[Itens armazenados do conjunto de dados]
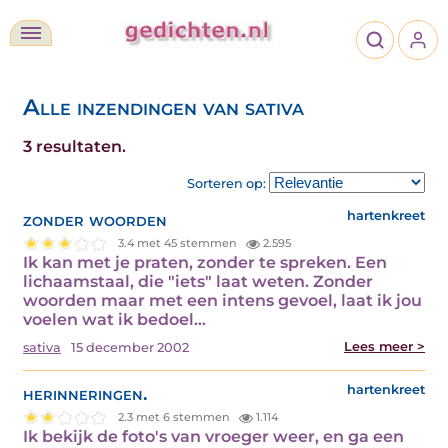
Alle inzendingen van sativa
3 resultaten.
Sorteren op:
zonder woorden
hartenkreet
3.4 met 45 stemmen
2.595
Ik kan met je praten, zonder te spreken. Een
lichaamstaal, die "iets" laat weten. Zonder
woorden maar met een intens gevoel, laat ik jou
voelen wat ik bedoel…
Lees meer >
sativa
15 december 2002
herinneringen.
hartenkreet
2.3 met 6 stemmen
1.114
Ik bekijk de foto's van vroeger weer, en ga een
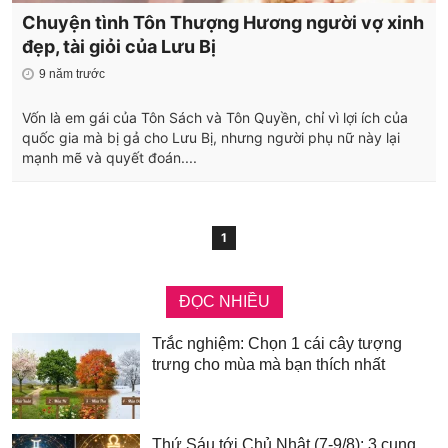
Chuyện tình Tôn Thượng Hương người vợ xinh
đẹp, tài giỏi của Lưu Bị
9 năm trước
Vốn là em gái của Tôn Sách và Tôn Quyền, chỉ vì lợi ích của
quốc gia mà bị gả cho Lưu Bị, nhưng người phụ nữ này lại
mạnh mẽ và quyết đoán....
1
ĐỌC NHIỀU
Trắc nghiệm: Chọn 1 cái cây tượng
trưng cho mùa mà bạn thích nhất
Thứ Sáu tới Chủ Nhật (7-9/8): 3 cung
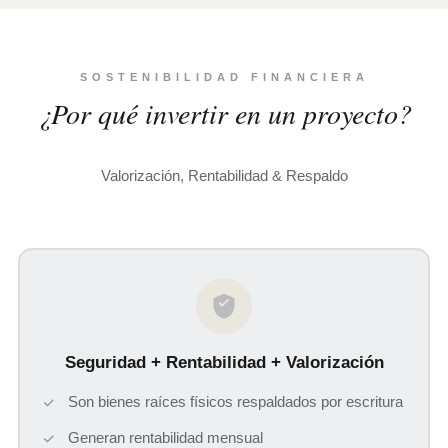
SOSTENIBILIDAD FINANCIERA
¿Por qué invertir en un proyecto?
Valorización, Rentabilidad & Respaldo
Seguridad + Rentabilidad + Valorización
Son bienes raíces físicos respaldados por escritura
Generan rentabilidad mensual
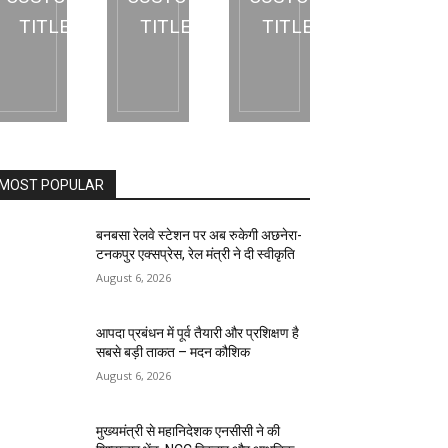
TITLE
TITLE
TITLE
MOST POPULAR
बनबसा रेलवे स्टेशन पर अब रुकेगी अछनेरा-
टनकपुर एक्सप्रेस, रेल मंत्री ने दी स्वीकृति
August 6, 2026
आपदा प्रबंधन में पूर्व तैयारी और प्रशिक्षण है
सबसे बड़ी ताकत – मदन कौशिक
August 6, 2026
मुख्यमंत्री से महानिदेशक एनसीसी ने की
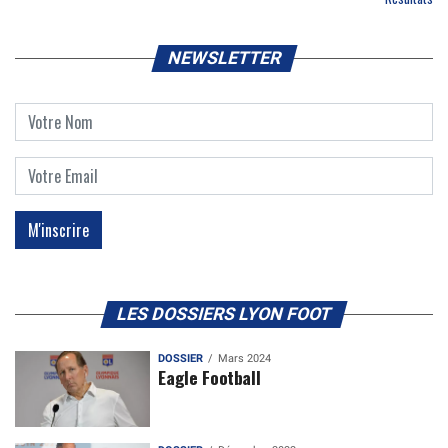
NEWSLETTER
LES DOSSIERS LYON FOOT
DOSSIER
Mars 2024
Eagle Football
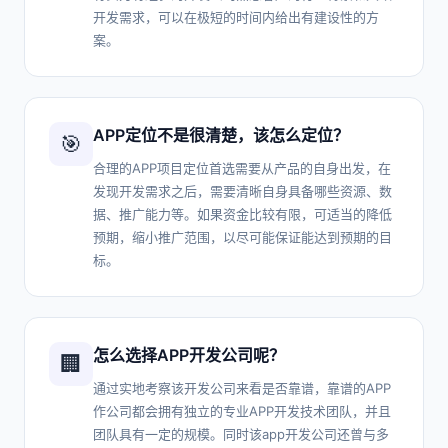
开发需求，可以在极短的时间内给出有建设性的方
案。
APP定位不是很清楚，该怎么定位？
🎯
合理的APP项目定位首选需要从产品的自身出发，在
发现开发需求之后，需要清晰自身具备哪些资源、数
据、推广能力等。如果资金比较有限，可适当的降低
预期，缩小推广范围，以尽可能保证能达到预期的目
标。
怎么选择APP开发公司呢？
🏢
通过实地考察该开发公司来看是否靠谱，靠谱的APP
作公司都会拥有独立的专业APP开发技术团队，并且
团队具有一定的规模。同时该app开发公司还曾与多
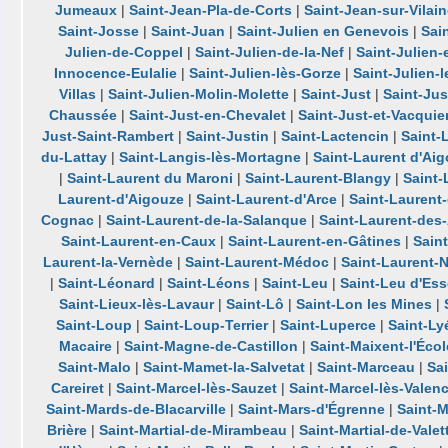
Jumeaux
|
Saint-Jean-Pla-de-Corts
|
Saint-Jean-sur-Vilai
Saint-Josse
|
Saint-Juan
|
Saint-Julien en Genevois
|
Sai
Julien-de-Coppel
|
Saint-Julien-de-la-Nef
|
Saint-Julien
Innocence-Eulalie
|
Saint-Julien-lès-Gorze
|
Saint-Julien-
Villas
|
Saint-Julien-Molin-Molette
|
Saint-Just
|
Saint-Jus
Chaussée
|
Saint-Just-en-Chevalet
|
Saint-Just-et-Vacquie
Just-Saint-Rambert
|
Saint-Justin
|
Saint-Lactencin
|
Saint-
du-Lattay
|
Saint-Langis-lès-Mortagne
|
Saint-Laurent d'Ai
|
Saint-Laurent du Maroni
|
Saint-Laurent-Blangy
|
Saint
Laurent-d'Aigouze
|
Saint-Laurent-d'Arce
|
Saint-Laurent
Cognac
|
Saint-Laurent-de-la-Salanque
|
Saint-Laurent-des
Saint-Laurent-en-Caux
|
Saint-Laurent-en-Gâtines
|
Sain
Laurent-la-Vernède
|
Saint-Laurent-Médoc
|
Saint-Laurent-
|
Saint-Léonard
|
Saint-Léons
|
Saint-Leu
|
Saint-Leu d'Ess
Saint-Lieux-lès-Lavaur
|
Saint-Lô
|
Saint-Lon les Mines
|
Saint-Loup
|
Saint-Loup-Terrier
|
Saint-Luperce
|
Saint-Ly
Macaire
|
Saint-Magne-de-Castillon
|
Saint-Maixent-l'Écol
Saint-Malo
|
Saint-Mamet-la-Salvetat
|
Saint-Marceau
|
Sa
Careiret
|
Saint-Marcel-lès-Sauzet
|
Saint-Marcel-lès-Valen
Saint-Mards-de-Blacarville
|
Saint-Mars-d'Égrenne
|
Saint-M
Brière
|
Saint-Martial-de-Mirambeau
|
Saint-Martial-de-Valet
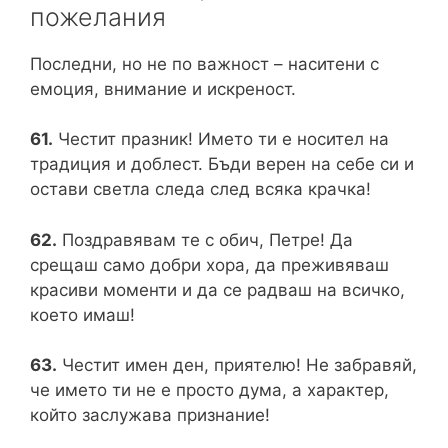
пожелания
Последни, но не по важност – наситени с
емоция, внимание и искреност.
61.
Честит празник! Името ти е носител на
традиция и доблест. Бъди верен на себе си и
остави светла следа след всяка крачка!
62.
Поздравявам те с обич, Петре! Да
срещаш само добри хора, да преживяваш
красиви моменти и да се радваш на всичко,
което имаш!
63.
Честит имен ден, приятелю! Не забравяй,
че името ти не е просто дума, а характер,
който заслужава признание!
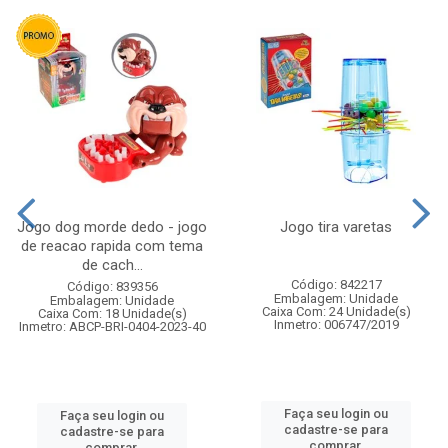
Jogo dog morde dedo - jogo
Jogo tira varetas
de reacao rapida com tema
de cach...
Código: 842217
Código: 839356
Embalagem: Unidade
Embalagem: Unidade
Caixa Com: 24 Unidade(s)
Caixa Com: 18 Unidade(s)
Inmetro: 006747/2019
Inmetro: ABCP-BRI-0404-2023-40
Faça seu login ou
Faça seu login ou
cadastre-se para
cadastre-se para
comprar.
comprar.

> O que fazer
Por favor, reescreva tudo desde o início das linhas até a linha que contém "Generan rentabilidad mensual", inclusive, trocando "hartenkreet" por "gedicht" e sem alterar mais nada. Deixe as imagens fora da resposta.

> Resposta
Alle inzendingen van sativa
3 resultaten.
Sorteren op:
zonder woorden
gedicht
3.4 met 45 stemmen
2.595
Ik kan met je praten, zonder te spreken. Een
lichaamstaal, die "iets" laat weten. Zonder
woorden maar met een intens gevoel, laat ik jou
voelen wat ik bedoel…
Lees meer >
sativa
15 december 2002
herinneringen.
gedicht
2.3 met 6 stemmen
1.114
Ik bekijk de foto's van vroeger weer, en ga een
Chuyện tình Tôn Thượng Hương người vợ xinh
đẹp, tài giỏi của Lưu Bị
9 năm trước
Vốn là em gái của Tôn Sách và Tôn Quyền, chỉ vì lợi ích của
quốc gia mà bị gả cho Lưu Bị, nhưng người phụ nữ này lại
mạnh mẽ và quyết đoán....
1
ĐỌC NHIỀU
Trắc nghiệm: Chọn 1 cái cây tượng
trưng cho mùa mà bạn thích nhất
Thứ Sáu tới Chủ Nhật (7-9/8): 3 cung
SOSTENIBILIDAD FINANCIERA
¿Por qué invertir en un proyecto?
Valorización, Rentabilidad & Respaldo
Seguridad + Rentabilidad + Valorización
Son bienes raíces físicos respaldados por escritura
Generan rentabilidad mensual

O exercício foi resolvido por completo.